Despite Censa having entertained multiple potential partnerships for CNSA-001, PTC's chief business officer, Eric Pauwels, told BioWorld that, as a pure-play rare disease company with experience developing and commercializing inborn errors of metabolism products globally, it was able to present Censa's team with a compelling offer.
That offer, made possible by Retrophin's August 2019 decision to pass on exercising its option to acquire Censa, could prove rewarding for Censa shareholders. In addition to the up-front payment, the deal includes $217.5 million in development and regulatory milestones for the two most advanced CNSA-001 programs and receipt of a priority review voucher. That figure includes $30 million to be paid to Censa in either cash or PTC common stock for completing the enrollment of a phase III trial for CNSA-001 for PKU, $109 million in development and regulatory milestones for each additional indication of CNSA-001, net sales milestones up to $160 million and a contingent value payment of a percentage of annual net sales ranging from single to low double digits.
PTC's commercial-stage portfolio includes two therapies for the treatment of Duchenne muscular dystrophy: Translarna (ataluren) and Emflaza (deflazacort).
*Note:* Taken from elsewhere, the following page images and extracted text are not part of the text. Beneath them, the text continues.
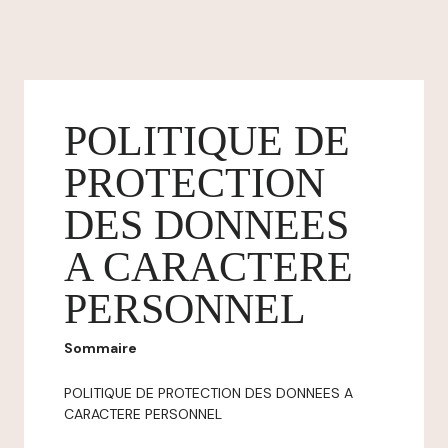
POLITIQUE DE
PROTECTION
DES DONNEES
A CARACTERE
PERSONNEL
Sommaire
POLITIQUE DE PROTECTION DES DONNEES A
CARACTERE PERSONNEL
Its transaction with Censa, expected to close this quarter, was approved by the boards of both companies.
PKU trial ahead
For now, PTC is preparing for the phase III PKU study that lies ahead, one that PTC CEO Stuart Peltz told BioWorld is likely to include around 150 patients randomized 1-to-1 to either a placebo or three different doses of CNSA-001, provided through a six-week course of treatment. Because the potential trial participants are relatively easily identified and trial sites are well-known, it's "a pretty straightforward trial," he said, suggesting the study could begin sometime in 2021. In addition, PTC would likely seek a year's worth of treatment data with which to build a safety database.
In the U.S., about 16,500 people are living with PKU and approximately 350 babies are born with it each year. That statistic comes from Biomarin, which isn't about to give up its pull in the PKU space easily. The company is already developing BMN-307, a gene therapy candidate for the treatment of PKU comprising an adeno-associated virus 5 vector containing the DNA sequence that codes for phenylalanine hydroxylase. In April, Biomarin said the impact of COVID-19 had created uncertainty about when it will be safe for patients to be dosed in Phearless, its phase I/I study of the candidate. But it estimated that dosing will begin in the second half of this year.
According to Biomarin, clinical candidates for PKU are also under evaluation by Homology Medicines Inc., Nestle Health Science SA, Rubius Therapeutics Inc. and Synlogic Inc. and earlier-stage candidates are being developed by Generation Bio Co., Logicbio Therapeutics Inc., Moderna Therapeutics Inc. and Sangamo Therapeutics Inc.